If you’re a parenting newsletter, you’re not listing “10 tips for bedtime routines.” You’re describing the 3 AM moment you sat on the bathroom floor crying because you yelled at your kid again, and what you learned about yourself in that moment.

If you’re a career newsletter, you’re not teaching “How to negotiate salary.” You’re sharing the exact conversation you had with your boss at 2:47 PM on a Thursday when you finally asked for what you were worth—including the part where your voice shook and you almost chickened out.

The creators who will dominate in 2026 understand that readers don’t have an information problem. They have a connection problem. And no amount of strategic content will solve loneliness.

This is the future. Actually, scratch that. This is the present. And the creators getting all the paid subscriptions already know this.

“But I’ve built my whole brand on being the expert!”

I know what you’re thinking: “But Ana, I’ve spent years building credibility. My whole brand is about being knowledgeable. Won’t storytelling make me look less professional?”

Here’s my view: Your expertise isn’t going anywhere. But expertise without story is forgettable.

I learned this the hard way.

In my first 3 months building my newsletter, I wrote “strategic” content. Clean frameworks. Organized systems. Professional as hell.

Know how much I made? $1,200.

Then I wrote about fainting in a hotel bathroom at 3 AM after getting promoted to senior VP. About lying in bed at 11:47 PM scared to price my offer at $497. About going bankrupt three times and laughing by the third one.

Revenue in the next 3 months? $22,000.

Same expertise. Same knowledge. Different packaging.

Your expertise is your foundation. Your credibility. Your authority. But story is what makes people pull out their credit cards.

People trust experts. But they pay storytellers.

The psychology behind why this works

Here’s what neuroscience tells us about how humans actually make decisions:

We don’t buy based on logic. We buy based on emotion, then justify with logic.

When you share a strategy, you activate the logical brain. People think: “That makes sense. I should do that.”

Then they close the tab and never think about it again.

When you share a story, you activate the limbic system—the part of the brain that processes emotion, memory, and connection.

People feel: “Oh my god, that’s me.
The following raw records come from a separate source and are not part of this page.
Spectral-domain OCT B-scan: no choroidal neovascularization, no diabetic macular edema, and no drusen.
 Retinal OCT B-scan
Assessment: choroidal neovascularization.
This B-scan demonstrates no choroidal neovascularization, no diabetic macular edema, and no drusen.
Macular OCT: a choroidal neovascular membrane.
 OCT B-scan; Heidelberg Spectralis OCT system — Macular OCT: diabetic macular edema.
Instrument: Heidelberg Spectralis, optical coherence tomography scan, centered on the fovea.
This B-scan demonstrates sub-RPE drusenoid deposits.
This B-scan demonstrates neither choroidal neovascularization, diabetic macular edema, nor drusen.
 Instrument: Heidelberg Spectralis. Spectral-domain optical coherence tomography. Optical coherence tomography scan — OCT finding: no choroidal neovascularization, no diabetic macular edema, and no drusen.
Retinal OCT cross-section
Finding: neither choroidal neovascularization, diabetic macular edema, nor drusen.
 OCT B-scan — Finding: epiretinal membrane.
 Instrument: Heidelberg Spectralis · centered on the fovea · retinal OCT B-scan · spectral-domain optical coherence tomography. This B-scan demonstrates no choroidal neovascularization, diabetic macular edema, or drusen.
I’m not alone. If they figured this out, maybe I can too.”

THAT’S when they subscribe. That’s when they upgrade to paid. That’s when they buy your offers.

Because you’re not just teaching them something. You’re making them feel something.

And humans will pay a premium to not feel alone.

Think about the last thing you bought from a creator.

I’ll bet money it wasn’t because they had the most comprehensive guide.

It was because they told a story that made you think: “This person gets me.”

I’m making this shift in real-time...

I’m making this exact shift myself, and I want to be totally transparent about what’s changing.

I caught myself still writing “strategic” posts. Still organizing content around frameworks. Still trying to be the “expert” who has it all figured out.

That’s not who I am.

I’m a mom who works 2 hours/day while my baby naps.

I’m someone who quit a senior VP job after fainting in a hotel bathroom.

I’ve gone bankrupt three times and rebuilt every time.

I’ve lived in 50+ cities and never owned a home.

I almost didn’t launch my first offer because I was scared to charge $497.

THOSE stories? Those are what make people buy.

Not my “5-step framework for offer positioning.”

But the story of lying in bed at 11:47 PM, texting my friend, almost pricing myself out of $7,448 because I was scared.

When I share THAT story, people message me: “I’m doing the exact same thing right now with my pricing. Thank you.”

And then they buy my $497 program.

Story sells. Strategy educates.

I want to educate AND sell. So I’m leaning all the way into story.

This is the shift I’m inviting you into as we move into 2026.

How to make this shift (without losing your credibility)

Stop asking yourself “What valuable content can I share?” and start asking “What story from my life illustrates this lesson?“

Your expertise is the lesson. Your story is the delivery mechanism.

Your knowledge creates trust. But story creates buyers.